• _TASK_: Can you carry on the ColdLock Ransomware article below, starting right after its final sentence?

• _PROVIDED TEXT_:

Posted: May 13, 2020

The ColdLock Ransomware is a file-locking Trojan with strong similarities to the free 'educational' EDA2 project. The ColdLock Ransomware can lock the user's files from opening and hold them for a ransom and is most likely of infecting systems in narrowly-distributed, targeted attacks. Users should monitor possible vulnerabilities in their networks, such as password choices, and always have anti-malware products to isolate or remove the ColdLock Ransomware on detection.

An Unexpected Surge of Freezing Weather for Your Server's Data

As a file-locking Trojan family's whose propagation is under tight control, the Freezing Ransomware contrasts with the more random and opportunity-based models of the usual Ransomware-as-a-Services. However, it's sufficiently profitable that a threat actor is taking a gamble on updating it for attacks against Taiwanese business entities. The new version, the ColdLock Ransomware, also shows some code similarities to the free EDA2, although it's far from a simple clone.

• _DATA RECORDS_:

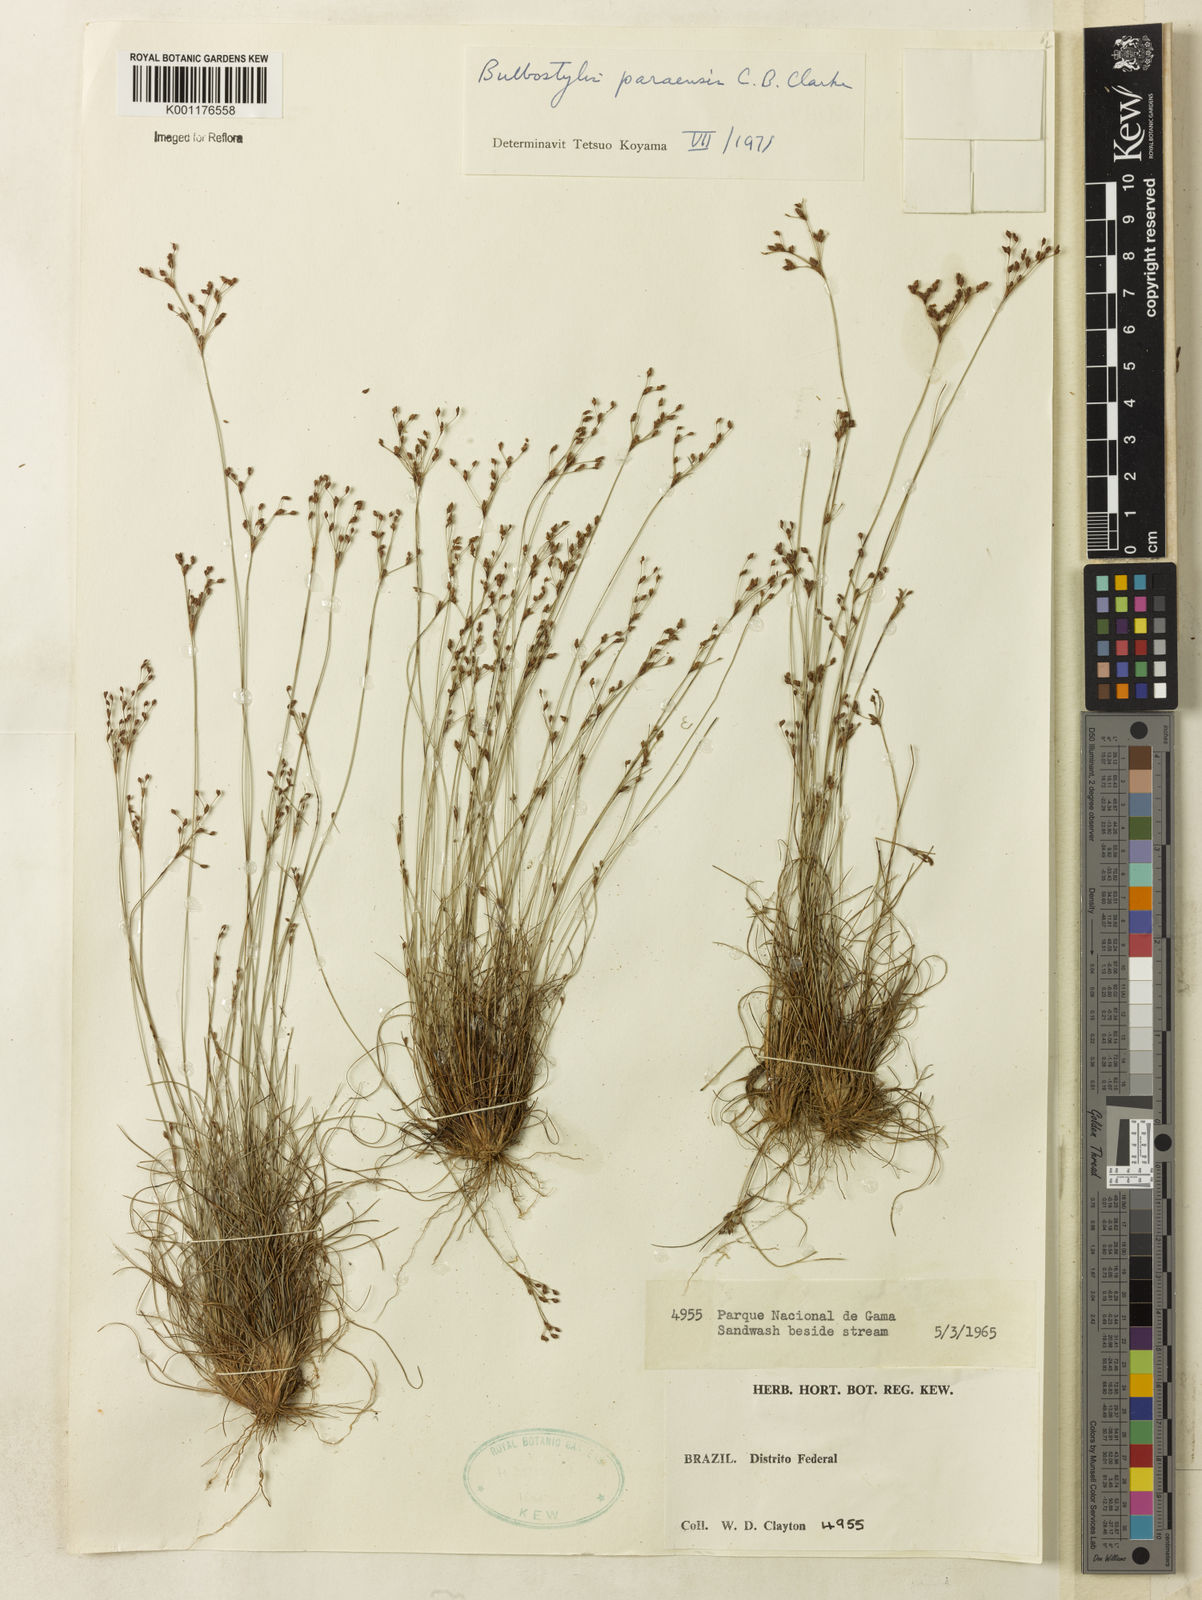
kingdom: Plantae
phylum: Tracheophyta
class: Liliopsida
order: Poales
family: Cyperaceae
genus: Bulbostylis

• _OUTPUT FOR THIS EXERCISE_:
Current ColdLock Ransomware attacks, albeit definite for May of 2020 as taking place in Taiwan, still are using unidentifiable infection methods. Since reports are confirming that the threat actor installs the Trojan after gaining direct access to Active Directories, it's possible that the attackers are brute-forcing passwords or using additional threats for acquiring login credentials. Some of the ColdLock Ransomware initial setups suggest connections to the Freezing Ransomware family, such as the use of reflective DLL loading, and the Trojan also has code in common with EDA2.

The file-locking aspect of the ColdLock Ransomware uses a pedestrian, but secure, AES and RSA combination for encryption, and flags every encrypted file with its 'locked' extension. However, malware researchers find that the ColdLock Ransomware means of choosing the media operates on an unusually complex series of metrics. The Trojan takes into account the directories, formats, the number of files in each location, the last data-write time, and blacklisted strings like 'cache' and 'microsoft.' It also excludes some media types that most file-locker Trojans would ransom, such as GIF pictures, AVI movies and MP3 audio.

Warming Up from a Not-So-Little Data Chill

Victims of the ColdLock Ransomware attacks have, as informed by the multiple text messages from the Trojan, less than a week for considering paying for an unlocker. Paying doesn't promise any definitive solution, but for businesses without appropriate backups, it could be the only solution for even a possibility of full data recovery. Malware researchers also rate the odds of decrypting the ColdLock Ransomware's encryption routine through third-party research as being very unlikely, even in cases where full samples are available.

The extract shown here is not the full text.